TASK OBJECTIVE: Word for word, restate all of the data shown below.

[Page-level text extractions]
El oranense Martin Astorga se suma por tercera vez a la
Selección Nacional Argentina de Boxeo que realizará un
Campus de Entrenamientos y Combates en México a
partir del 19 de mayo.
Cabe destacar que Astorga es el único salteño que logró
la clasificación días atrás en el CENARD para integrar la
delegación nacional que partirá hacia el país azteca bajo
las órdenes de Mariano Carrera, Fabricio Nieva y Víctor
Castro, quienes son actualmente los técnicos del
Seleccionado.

OUTPUT OF THE TASK:
El oranense Martin Astorga se suma por tercera vez a la
Selección Nacional Argentina de Boxeo que realizará un
Campus de Entrenamientos y Combates en México a
partir del 19 de mayo.
Cabe destacar que Astorga es el único salteño que logró
la clasificación días atrás en el CENARD para integrar la
delegación nacional que partirá hacia el país azteca bajo
las órdenes de Mariano Carrera, Fabricio Nieva y Víctor
Castro, quienes son actualmente los técnicos del
Seleccionado.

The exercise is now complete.